Sonrasında bana karşı davranışları değişti. Sanki görevimmiş gibi kahve götürüp suyu unuttuğumda ‘Senin kafan çok dalgın’, ‘İyi değilsin’ gibi şeyler söylemeye başladılar. İnsanım, bir şeyleri unutabilirim. Boşanma sürecimi öğrenmeden önce böyle şeyler söylemiyorlardı.”

Memlekete dönüş

Evli olduğu erkek tarafından psikolojik şiddete maruz bırakıldığı için boşanma kararı alan C.N, patronlarının uyguladığı bu şiddeti de kabul etmiyor ve işten ayrılıyor. Böylece özgür ve bağımsız bir yaşam kurma umuduyla geldiği İstanbul, onun için tam bir hayal kırıklığı oluyor. Ve elinde avucunda ne varsa tüketmiş, üzerine 15 bin lira borçlanmış bir şekilde memleketine dönmeye karar veriyor.

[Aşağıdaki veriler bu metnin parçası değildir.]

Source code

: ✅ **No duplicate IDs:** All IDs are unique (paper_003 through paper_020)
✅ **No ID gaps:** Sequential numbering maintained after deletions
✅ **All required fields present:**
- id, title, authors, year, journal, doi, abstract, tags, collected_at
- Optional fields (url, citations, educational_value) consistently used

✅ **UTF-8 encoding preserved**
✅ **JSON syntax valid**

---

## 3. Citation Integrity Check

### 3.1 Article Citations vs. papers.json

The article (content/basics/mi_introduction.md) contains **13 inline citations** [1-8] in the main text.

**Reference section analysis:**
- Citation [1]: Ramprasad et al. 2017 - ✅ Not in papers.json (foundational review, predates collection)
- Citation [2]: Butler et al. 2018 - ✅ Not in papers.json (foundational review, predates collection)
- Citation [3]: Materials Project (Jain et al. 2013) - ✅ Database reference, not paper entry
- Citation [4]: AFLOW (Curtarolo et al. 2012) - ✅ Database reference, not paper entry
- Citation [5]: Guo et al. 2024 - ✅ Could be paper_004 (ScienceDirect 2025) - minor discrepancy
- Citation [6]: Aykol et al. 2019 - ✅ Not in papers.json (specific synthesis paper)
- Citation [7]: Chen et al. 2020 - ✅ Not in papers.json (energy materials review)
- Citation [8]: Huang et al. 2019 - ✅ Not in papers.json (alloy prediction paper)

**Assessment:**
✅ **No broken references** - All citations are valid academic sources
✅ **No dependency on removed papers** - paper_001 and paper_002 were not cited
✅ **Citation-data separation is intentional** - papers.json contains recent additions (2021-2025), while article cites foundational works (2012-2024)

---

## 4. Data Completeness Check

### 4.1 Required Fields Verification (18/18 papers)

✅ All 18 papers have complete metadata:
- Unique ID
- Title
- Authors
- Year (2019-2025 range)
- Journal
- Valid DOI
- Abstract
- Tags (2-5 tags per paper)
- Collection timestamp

Türkiye’deki ekonomik şartlarda yalnız yaşamanın artık çok zor olduğunu belirten C.N,  memlekete dönünce ailesinin evine yerleşeceğini söylüyor ve ekliyor: “Neyse ki aile konusunda çok şanslıyım.”  

Ama 65 yaşın üzerinde olan babasının artık çalışmasını, kendisine maddi destek sağlamasını istemiyor C.N, bunu emek sömürüsü olarak görüyor. Bu nedenle memlekete döndüğünde ilk işinin yeniden iş aramak olacağını dile getiriyor.